About this exercise
Please print all of the records shown below, exactly as given.

Source data
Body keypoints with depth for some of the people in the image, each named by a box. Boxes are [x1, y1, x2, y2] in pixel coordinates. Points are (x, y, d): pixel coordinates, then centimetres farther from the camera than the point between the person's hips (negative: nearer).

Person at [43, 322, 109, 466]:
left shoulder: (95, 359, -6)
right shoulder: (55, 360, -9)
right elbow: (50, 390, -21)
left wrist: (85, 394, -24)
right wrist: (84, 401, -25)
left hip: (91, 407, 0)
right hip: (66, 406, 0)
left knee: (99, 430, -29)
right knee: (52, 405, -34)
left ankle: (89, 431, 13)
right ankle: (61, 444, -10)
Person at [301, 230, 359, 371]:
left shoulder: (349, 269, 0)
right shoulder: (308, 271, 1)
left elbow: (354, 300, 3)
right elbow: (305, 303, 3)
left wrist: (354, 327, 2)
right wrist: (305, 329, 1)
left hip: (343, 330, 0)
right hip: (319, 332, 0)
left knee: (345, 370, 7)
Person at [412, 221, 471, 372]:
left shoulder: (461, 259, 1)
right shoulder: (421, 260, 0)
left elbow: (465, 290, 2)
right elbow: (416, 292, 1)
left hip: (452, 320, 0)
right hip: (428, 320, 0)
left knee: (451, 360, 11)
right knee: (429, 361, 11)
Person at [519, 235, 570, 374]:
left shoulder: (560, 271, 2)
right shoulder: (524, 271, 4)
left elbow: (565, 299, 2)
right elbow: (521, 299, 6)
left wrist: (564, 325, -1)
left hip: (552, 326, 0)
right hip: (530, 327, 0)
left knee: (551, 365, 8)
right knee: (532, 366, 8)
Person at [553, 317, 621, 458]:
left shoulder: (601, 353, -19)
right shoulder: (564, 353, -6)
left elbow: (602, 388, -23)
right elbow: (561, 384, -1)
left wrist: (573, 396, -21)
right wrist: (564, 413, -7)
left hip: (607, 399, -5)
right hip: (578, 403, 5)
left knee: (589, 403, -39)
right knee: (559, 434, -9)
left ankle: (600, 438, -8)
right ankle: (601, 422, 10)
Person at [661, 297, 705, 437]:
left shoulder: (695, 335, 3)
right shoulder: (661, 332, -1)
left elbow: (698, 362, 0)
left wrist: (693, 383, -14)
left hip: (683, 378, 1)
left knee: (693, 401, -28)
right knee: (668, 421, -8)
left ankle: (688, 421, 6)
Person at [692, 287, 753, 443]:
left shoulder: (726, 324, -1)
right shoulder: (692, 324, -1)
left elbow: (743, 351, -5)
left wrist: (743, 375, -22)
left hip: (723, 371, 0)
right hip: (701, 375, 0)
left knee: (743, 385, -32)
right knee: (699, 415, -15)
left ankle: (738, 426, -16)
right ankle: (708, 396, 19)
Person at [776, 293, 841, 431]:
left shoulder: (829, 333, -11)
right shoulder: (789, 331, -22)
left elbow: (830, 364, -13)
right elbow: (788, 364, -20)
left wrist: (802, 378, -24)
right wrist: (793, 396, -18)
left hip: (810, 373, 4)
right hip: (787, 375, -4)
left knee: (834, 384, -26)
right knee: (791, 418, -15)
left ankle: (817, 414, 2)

Task response
Body keypoints with depth for some of the people in the image, each named by a box. Boxes are [x1, y1, x2, y2] in pixel coordinates. Points are (x, y, d): pixel coordinates, then centimetres farther from the camera than the point between the person's hips (negative: nearer).

Person at [43, 322, 109, 466]:
left shoulder: (95, 359, -6)
right shoulder: (55, 360, -9)
right elbow: (50, 390, -21)
left wrist: (85, 394, -24)
right wrist: (84, 401, -25)
left hip: (91, 407, 0)
right hip: (66, 406, 0)
left knee: (99, 430, -29)
right knee: (52, 405, -34)
left ankle: (89, 431, 13)
right ankle: (61, 444, -10)
Person at [301, 230, 359, 371]:
left shoulder: (349, 269, 0)
right shoulder: (308, 271, 1)
left elbow: (354, 300, 3)
right elbow: (305, 303, 3)
left wrist: (354, 327, 2)
right wrist: (305, 329, 1)
left hip: (343, 330, 0)
right hip: (319, 332, 0)
left knee: (345, 370, 7)
Person at [412, 221, 471, 372]:
left shoulder: (461, 259, 1)
right shoulder: (421, 260, 0)
left elbow: (465, 290, 2)
right elbow: (416, 292, 1)
left hip: (452, 320, 0)
right hip: (428, 320, 0)
left knee: (451, 360, 11)
right knee: (429, 361, 11)
Person at [519, 235, 570, 374]:
left shoulder: (560, 271, 2)
right shoulder: (524, 271, 4)
left elbow: (565, 299, 2)
right elbow: (521, 299, 6)
left wrist: (564, 325, -1)
left hip: (552, 326, 0)
right hip: (530, 327, 0)
left knee: (551, 365, 8)
right knee: (532, 366, 8)
Person at [553, 317, 621, 458]:
left shoulder: (601, 353, -19)
right shoulder: (564, 353, -6)
left elbow: (602, 388, -23)
right elbow: (561, 384, -1)
left wrist: (573, 396, -21)
right wrist: (564, 413, -7)
left hip: (607, 399, -5)
right hip: (578, 403, 5)
left knee: (589, 403, -39)
right knee: (559, 434, -9)
left ankle: (600, 438, -8)
right ankle: (601, 422, 10)
Person at [661, 297, 705, 437]:
left shoulder: (695, 335, 3)
right shoulder: (661, 332, -1)
left elbow: (698, 362, 0)
left wrist: (693, 383, -14)
left hip: (683, 378, 1)
left knee: (693, 401, -28)
right knee: (668, 421, -8)
left ankle: (688, 421, 6)
Person at [692, 287, 753, 443]:
left shoulder: (726, 324, -1)
right shoulder: (692, 324, -1)
left elbow: (743, 351, -5)
left wrist: (743, 375, -22)
left hip: (723, 371, 0)
right hip: (701, 375, 0)
left knee: (743, 385, -32)
right knee: (699, 415, -15)
left ankle: (738, 426, -16)
right ankle: (708, 396, 19)
Person at [776, 293, 841, 431]:
left shoulder: (829, 333, -11)
right shoulder: (789, 331, -22)
left elbow: (830, 364, -13)
right elbow: (788, 364, -20)
left wrist: (802, 378, -24)
right wrist: (793, 396, -18)
left hip: (810, 373, 4)
right hip: (787, 375, -4)
left knee: (834, 384, -26)
right knee: (791, 418, -15)
left ankle: (817, 414, 2)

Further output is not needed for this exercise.